** Material for this task **
════════

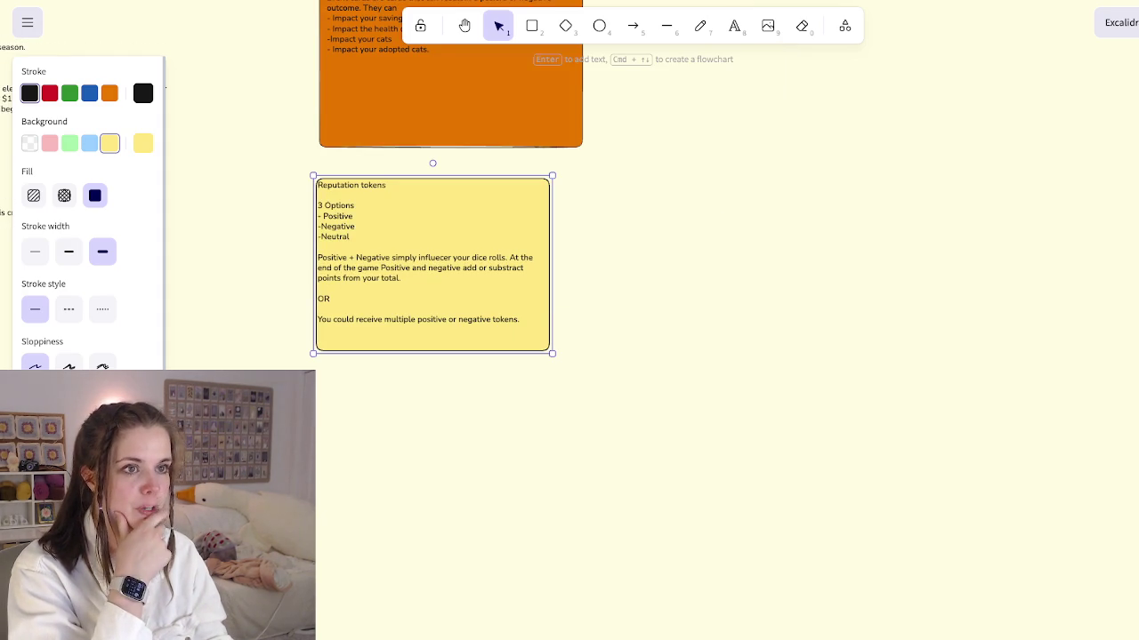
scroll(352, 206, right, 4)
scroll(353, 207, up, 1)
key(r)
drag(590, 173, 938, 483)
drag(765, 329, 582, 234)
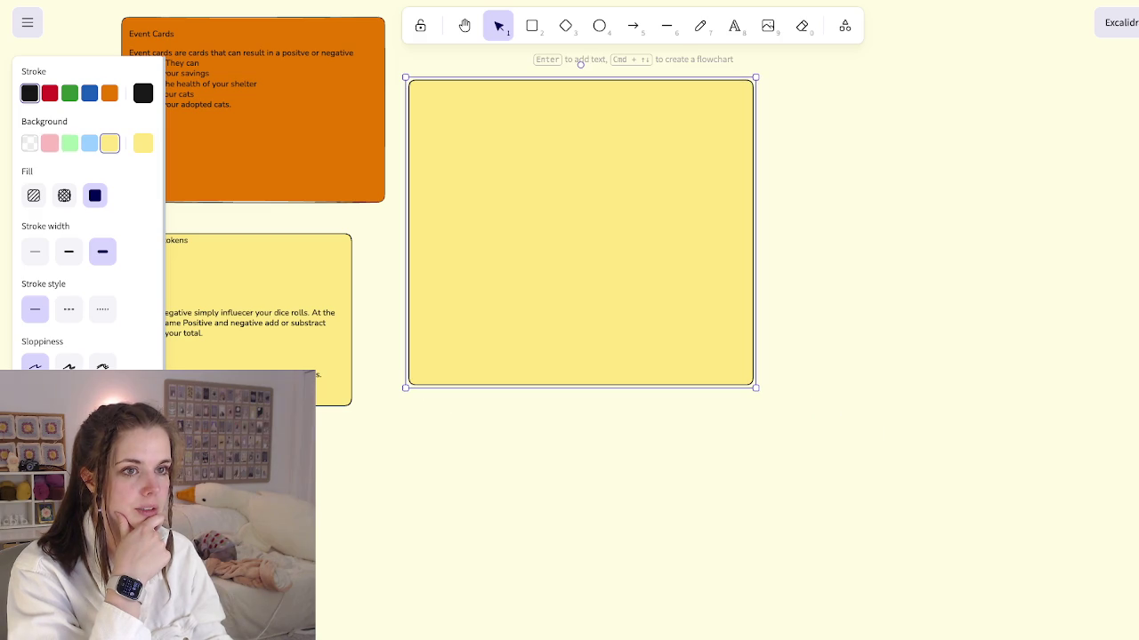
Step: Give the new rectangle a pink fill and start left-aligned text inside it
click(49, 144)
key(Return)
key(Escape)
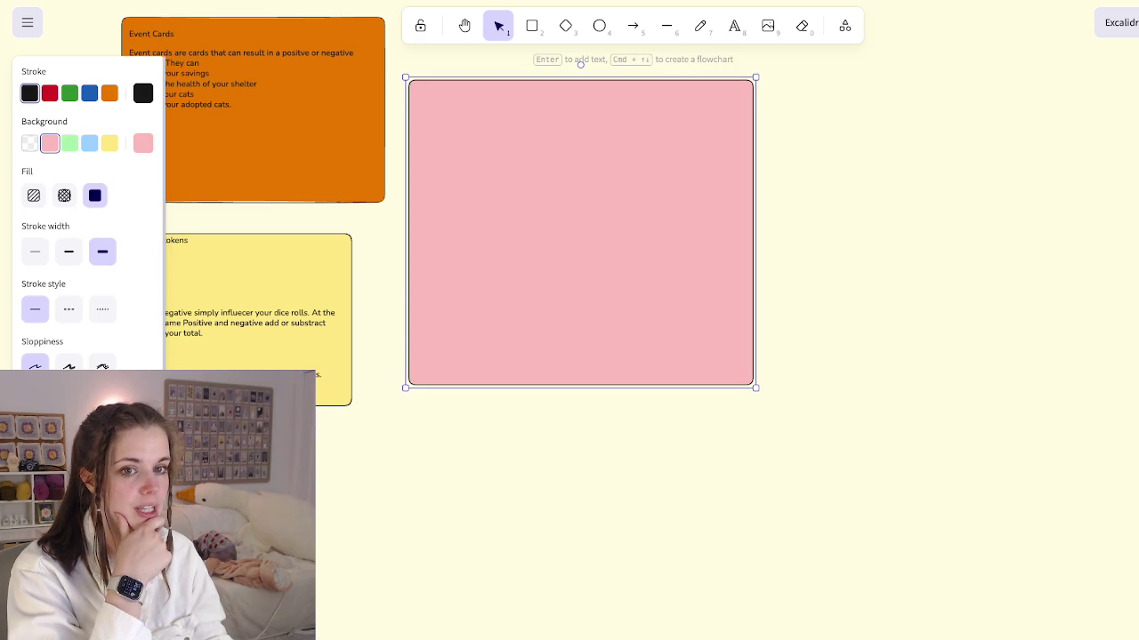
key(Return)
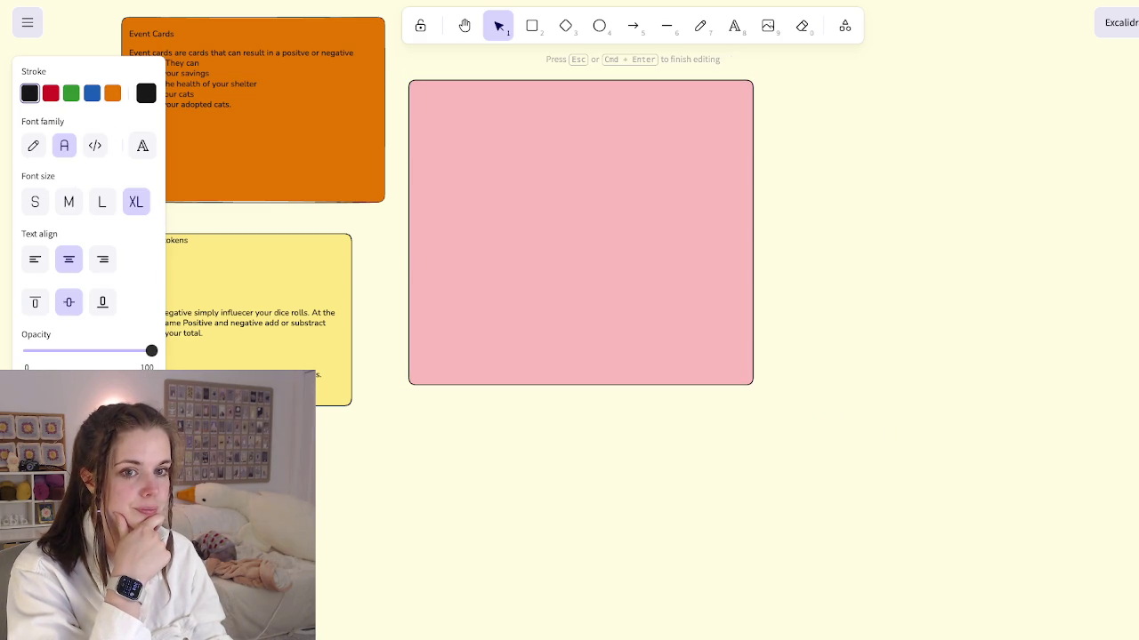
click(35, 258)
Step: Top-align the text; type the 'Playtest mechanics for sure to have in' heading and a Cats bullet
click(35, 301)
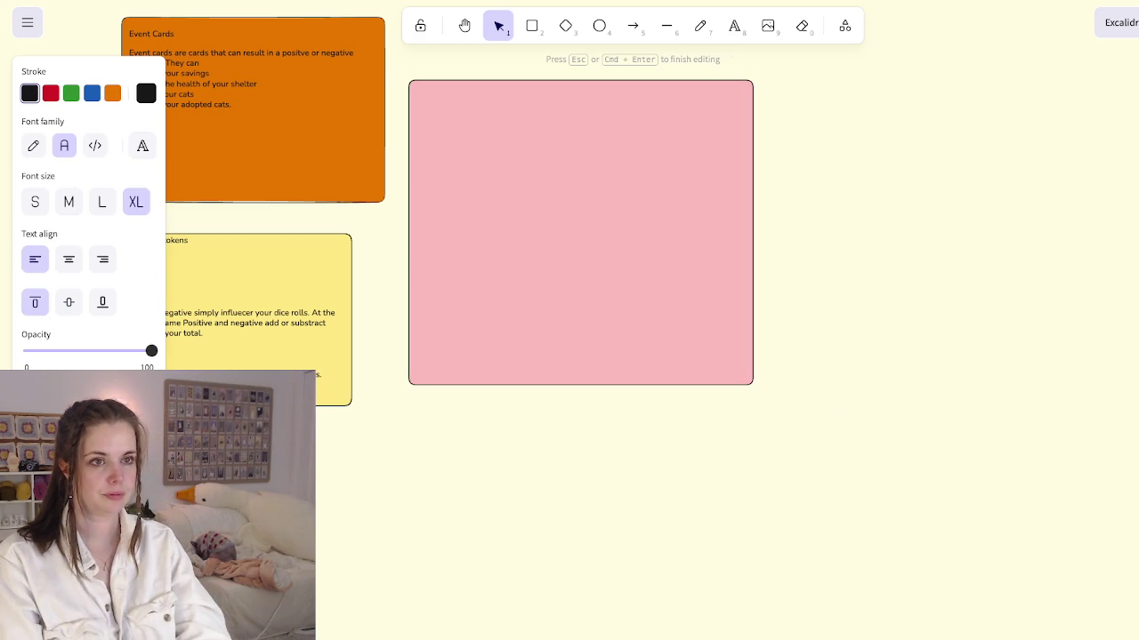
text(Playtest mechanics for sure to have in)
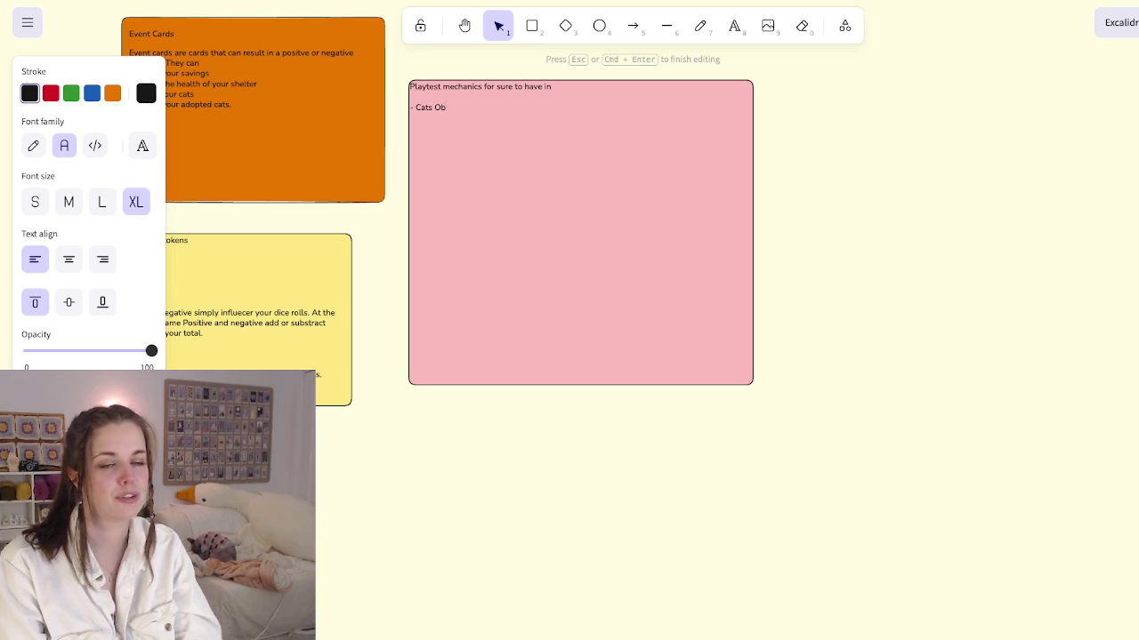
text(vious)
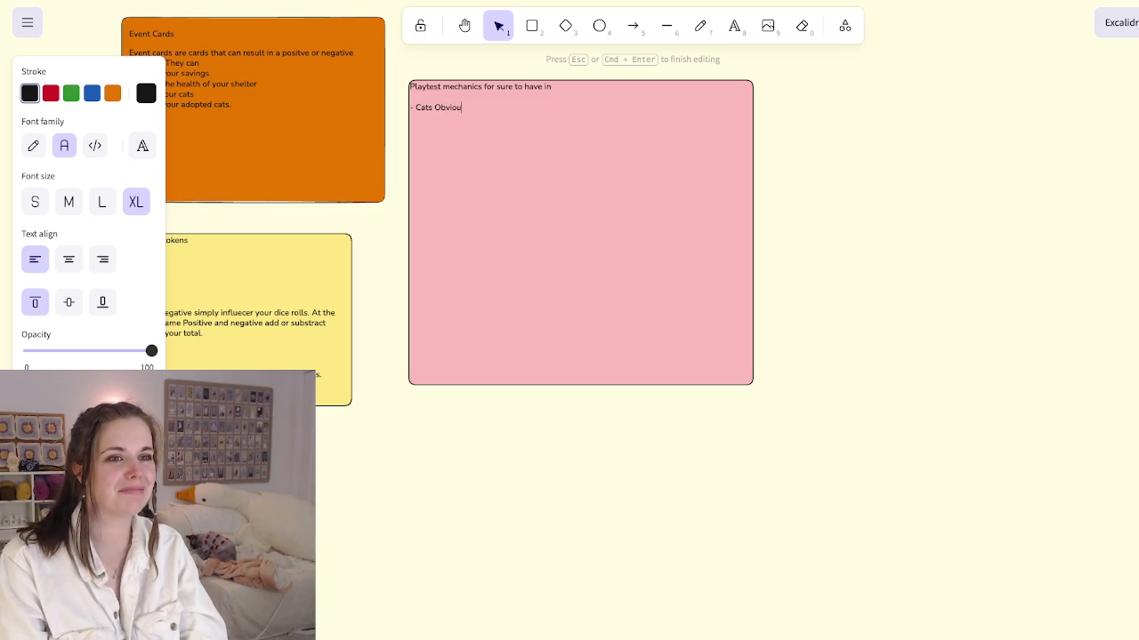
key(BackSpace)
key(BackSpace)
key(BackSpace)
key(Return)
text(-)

════════

** Task objective **
Produce an exact copy of each line of data, skipping embedded images.

** Answer to this exercise **
scroll(352, 206, right, 4)
scroll(353, 207, up, 1)
key(r)
drag(590, 173, 938, 483)
drag(765, 329, 582, 234)
Step: Give the new rectangle a pink fill and start left-aligned text inside it
click(49, 144)
key(Return)
key(Escape)
key(Return)
click(35, 258)
Step: Top-align the text; type the 'Playtest mechanics for sure to have in' heading and a Cats bullet
click(35, 301)
text(Playtest mechanics for sure to have in)
text(vious)
key(BackSpace)
key(BackSpace)
key(BackSpace)
key(Return)
text(-)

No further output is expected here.